| Brief |
Determine the number of lines in the entries below in which the word "ميرخاس" appears, and reply with that number only.

| Record set |
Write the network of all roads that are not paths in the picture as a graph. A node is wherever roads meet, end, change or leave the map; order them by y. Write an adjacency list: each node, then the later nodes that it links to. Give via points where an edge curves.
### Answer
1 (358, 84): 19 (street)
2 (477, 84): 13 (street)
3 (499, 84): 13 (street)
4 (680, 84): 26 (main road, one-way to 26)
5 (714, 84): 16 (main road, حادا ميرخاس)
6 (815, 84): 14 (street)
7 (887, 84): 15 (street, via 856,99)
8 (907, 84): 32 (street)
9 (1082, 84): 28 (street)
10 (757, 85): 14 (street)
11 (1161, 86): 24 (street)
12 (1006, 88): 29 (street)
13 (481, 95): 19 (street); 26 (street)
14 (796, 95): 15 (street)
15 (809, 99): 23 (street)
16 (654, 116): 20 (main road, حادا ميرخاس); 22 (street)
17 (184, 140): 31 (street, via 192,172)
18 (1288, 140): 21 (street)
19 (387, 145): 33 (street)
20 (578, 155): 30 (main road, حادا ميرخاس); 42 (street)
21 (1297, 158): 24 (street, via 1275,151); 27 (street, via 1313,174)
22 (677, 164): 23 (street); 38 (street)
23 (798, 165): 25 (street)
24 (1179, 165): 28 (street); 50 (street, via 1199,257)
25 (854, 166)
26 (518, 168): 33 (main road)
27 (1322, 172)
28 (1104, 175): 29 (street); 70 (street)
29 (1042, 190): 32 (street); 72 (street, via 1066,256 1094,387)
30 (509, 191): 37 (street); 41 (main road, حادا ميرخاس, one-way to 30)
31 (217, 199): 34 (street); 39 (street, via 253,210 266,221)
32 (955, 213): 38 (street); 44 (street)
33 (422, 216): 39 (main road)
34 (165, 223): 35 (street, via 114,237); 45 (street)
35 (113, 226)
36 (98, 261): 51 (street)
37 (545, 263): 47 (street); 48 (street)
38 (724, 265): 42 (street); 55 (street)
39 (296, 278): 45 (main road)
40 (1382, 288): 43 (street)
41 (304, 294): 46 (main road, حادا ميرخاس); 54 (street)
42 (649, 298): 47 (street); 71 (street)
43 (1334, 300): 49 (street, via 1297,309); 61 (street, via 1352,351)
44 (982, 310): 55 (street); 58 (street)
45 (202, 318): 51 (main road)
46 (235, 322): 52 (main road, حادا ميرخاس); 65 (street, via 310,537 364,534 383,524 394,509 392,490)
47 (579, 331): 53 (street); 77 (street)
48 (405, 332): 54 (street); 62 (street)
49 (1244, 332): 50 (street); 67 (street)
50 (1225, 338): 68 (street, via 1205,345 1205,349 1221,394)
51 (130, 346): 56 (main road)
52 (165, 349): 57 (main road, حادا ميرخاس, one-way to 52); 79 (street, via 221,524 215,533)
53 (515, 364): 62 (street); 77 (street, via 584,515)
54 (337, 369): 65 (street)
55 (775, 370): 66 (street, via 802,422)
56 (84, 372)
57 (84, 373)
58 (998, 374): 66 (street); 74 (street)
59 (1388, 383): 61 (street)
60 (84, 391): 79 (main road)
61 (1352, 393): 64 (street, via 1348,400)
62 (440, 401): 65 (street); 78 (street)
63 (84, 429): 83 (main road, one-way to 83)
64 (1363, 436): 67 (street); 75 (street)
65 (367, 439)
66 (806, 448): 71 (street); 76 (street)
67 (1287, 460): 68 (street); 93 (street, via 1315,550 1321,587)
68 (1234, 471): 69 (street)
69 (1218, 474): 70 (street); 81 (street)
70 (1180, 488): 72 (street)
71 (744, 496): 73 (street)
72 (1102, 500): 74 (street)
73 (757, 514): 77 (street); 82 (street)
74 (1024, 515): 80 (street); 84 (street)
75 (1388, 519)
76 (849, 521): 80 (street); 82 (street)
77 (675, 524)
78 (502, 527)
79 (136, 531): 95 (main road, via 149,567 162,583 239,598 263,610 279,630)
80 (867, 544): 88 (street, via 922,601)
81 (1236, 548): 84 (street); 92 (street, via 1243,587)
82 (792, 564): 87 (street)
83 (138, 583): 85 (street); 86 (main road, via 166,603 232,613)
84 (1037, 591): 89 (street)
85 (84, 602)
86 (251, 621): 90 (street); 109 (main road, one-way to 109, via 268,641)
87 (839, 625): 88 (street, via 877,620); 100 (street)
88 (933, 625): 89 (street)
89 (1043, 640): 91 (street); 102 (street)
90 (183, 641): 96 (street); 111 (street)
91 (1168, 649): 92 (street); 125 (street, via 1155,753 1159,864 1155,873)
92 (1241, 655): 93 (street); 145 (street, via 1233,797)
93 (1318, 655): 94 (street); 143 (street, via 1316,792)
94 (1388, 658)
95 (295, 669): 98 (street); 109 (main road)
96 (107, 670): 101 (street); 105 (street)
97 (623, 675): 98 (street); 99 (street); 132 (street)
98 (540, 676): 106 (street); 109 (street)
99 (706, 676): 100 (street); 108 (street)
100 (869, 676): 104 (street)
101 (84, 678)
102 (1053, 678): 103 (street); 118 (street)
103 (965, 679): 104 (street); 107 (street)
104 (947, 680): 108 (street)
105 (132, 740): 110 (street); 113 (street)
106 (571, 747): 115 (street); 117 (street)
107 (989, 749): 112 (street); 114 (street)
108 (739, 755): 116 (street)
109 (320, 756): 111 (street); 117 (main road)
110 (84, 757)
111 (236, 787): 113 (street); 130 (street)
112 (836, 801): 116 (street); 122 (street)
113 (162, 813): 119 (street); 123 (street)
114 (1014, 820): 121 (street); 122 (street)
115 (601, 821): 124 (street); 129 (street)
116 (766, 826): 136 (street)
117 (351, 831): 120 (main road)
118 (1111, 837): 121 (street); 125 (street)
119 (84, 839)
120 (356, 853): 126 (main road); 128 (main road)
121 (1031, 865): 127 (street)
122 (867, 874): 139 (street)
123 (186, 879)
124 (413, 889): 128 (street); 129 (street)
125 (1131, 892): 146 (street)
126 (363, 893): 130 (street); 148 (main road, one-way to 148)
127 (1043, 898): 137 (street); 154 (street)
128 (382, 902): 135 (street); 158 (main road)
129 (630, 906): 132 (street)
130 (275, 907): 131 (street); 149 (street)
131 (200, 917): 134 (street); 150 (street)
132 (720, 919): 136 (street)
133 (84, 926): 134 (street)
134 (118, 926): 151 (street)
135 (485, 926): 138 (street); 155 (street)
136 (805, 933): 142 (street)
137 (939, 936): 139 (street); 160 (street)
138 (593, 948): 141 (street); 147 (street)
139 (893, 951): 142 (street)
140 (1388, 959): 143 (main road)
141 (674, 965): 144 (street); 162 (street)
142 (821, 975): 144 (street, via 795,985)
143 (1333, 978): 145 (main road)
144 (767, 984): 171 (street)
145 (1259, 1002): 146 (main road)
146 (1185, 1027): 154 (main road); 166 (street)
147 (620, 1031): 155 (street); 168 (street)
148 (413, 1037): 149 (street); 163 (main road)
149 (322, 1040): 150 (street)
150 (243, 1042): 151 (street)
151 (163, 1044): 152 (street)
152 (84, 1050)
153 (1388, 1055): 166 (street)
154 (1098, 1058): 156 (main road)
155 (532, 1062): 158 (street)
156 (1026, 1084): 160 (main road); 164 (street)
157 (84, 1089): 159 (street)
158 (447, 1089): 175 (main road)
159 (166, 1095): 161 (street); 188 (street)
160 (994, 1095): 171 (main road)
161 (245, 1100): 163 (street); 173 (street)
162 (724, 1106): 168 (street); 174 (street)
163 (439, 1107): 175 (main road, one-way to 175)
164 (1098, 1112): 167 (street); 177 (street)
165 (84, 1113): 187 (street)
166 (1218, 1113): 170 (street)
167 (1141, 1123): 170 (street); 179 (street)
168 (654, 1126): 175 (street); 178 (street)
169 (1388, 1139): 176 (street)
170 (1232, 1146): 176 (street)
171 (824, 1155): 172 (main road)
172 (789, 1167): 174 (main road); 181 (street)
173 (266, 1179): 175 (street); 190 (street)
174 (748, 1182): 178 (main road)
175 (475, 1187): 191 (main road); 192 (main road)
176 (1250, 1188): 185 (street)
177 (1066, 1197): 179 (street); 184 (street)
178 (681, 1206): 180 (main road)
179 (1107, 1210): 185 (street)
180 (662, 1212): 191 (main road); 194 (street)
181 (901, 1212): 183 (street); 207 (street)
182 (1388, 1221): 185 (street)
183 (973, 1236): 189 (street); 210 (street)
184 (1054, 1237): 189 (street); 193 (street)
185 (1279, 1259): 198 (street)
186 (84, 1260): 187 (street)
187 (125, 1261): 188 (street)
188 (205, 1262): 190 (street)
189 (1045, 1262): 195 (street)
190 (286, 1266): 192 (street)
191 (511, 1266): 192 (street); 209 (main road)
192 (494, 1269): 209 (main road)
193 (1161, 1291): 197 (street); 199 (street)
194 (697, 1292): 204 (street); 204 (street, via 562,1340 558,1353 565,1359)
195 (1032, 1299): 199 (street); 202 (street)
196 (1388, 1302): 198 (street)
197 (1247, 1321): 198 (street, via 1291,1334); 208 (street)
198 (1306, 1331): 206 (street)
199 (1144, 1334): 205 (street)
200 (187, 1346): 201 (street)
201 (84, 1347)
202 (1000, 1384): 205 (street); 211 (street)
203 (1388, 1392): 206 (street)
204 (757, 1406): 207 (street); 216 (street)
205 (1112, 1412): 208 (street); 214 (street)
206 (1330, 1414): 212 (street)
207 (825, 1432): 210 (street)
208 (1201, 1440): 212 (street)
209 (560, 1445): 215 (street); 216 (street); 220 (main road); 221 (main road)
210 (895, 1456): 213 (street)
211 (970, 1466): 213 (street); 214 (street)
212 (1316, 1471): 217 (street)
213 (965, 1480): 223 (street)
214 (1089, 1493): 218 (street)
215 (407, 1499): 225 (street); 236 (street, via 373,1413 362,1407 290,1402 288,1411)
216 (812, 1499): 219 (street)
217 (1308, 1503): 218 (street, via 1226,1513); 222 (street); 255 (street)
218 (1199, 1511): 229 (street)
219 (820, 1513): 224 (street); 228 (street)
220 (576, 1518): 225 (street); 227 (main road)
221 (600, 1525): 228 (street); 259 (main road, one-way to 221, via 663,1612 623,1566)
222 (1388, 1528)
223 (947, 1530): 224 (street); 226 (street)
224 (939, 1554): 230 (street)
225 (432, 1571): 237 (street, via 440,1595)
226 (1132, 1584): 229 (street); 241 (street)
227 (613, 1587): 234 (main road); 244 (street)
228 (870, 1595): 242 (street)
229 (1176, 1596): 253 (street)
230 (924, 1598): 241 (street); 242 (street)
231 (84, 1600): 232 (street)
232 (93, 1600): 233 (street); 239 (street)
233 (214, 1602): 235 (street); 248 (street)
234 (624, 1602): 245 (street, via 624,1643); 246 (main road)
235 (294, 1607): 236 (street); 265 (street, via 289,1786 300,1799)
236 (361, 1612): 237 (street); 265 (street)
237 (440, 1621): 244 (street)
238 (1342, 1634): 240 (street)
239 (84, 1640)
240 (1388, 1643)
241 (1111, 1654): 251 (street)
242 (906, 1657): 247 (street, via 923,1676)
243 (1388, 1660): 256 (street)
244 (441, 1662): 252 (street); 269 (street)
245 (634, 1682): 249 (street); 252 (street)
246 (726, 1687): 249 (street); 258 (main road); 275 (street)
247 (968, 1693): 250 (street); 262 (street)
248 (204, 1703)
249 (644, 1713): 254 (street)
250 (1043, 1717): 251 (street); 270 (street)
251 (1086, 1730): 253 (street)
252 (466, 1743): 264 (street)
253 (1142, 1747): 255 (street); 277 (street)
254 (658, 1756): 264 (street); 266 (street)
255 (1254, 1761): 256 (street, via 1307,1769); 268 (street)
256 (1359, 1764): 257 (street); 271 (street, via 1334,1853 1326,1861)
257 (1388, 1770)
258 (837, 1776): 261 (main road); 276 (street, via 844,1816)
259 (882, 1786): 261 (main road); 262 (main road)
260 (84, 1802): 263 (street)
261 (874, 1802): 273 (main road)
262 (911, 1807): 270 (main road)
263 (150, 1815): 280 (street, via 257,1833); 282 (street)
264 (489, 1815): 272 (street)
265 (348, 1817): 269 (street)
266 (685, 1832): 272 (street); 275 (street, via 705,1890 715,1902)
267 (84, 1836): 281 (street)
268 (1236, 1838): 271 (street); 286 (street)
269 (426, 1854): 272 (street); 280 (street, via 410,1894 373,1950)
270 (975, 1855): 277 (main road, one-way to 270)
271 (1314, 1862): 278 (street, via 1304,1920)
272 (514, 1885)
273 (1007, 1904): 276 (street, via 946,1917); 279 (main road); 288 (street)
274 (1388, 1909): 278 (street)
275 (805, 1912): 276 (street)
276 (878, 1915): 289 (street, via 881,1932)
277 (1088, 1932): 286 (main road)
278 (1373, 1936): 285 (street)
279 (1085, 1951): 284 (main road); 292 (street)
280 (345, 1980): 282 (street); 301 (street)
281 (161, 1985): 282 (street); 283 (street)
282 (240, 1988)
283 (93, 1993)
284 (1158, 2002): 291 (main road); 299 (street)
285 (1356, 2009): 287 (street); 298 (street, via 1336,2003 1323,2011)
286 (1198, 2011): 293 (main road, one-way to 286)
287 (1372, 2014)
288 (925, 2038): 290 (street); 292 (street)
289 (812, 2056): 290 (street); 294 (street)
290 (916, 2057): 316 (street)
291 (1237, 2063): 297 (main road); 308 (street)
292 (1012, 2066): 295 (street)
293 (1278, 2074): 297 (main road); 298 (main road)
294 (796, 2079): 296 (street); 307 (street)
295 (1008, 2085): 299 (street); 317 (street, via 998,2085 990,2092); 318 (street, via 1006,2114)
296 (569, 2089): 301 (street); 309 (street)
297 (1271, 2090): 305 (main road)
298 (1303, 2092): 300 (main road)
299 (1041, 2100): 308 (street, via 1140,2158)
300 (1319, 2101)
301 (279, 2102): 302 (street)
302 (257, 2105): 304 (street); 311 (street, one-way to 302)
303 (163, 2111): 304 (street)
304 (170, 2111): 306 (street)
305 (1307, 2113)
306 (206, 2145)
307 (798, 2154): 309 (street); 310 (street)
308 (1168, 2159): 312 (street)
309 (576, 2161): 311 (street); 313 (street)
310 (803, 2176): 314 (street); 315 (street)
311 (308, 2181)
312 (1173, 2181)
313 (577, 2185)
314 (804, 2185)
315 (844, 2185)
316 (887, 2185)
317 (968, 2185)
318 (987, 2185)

| Answer |
7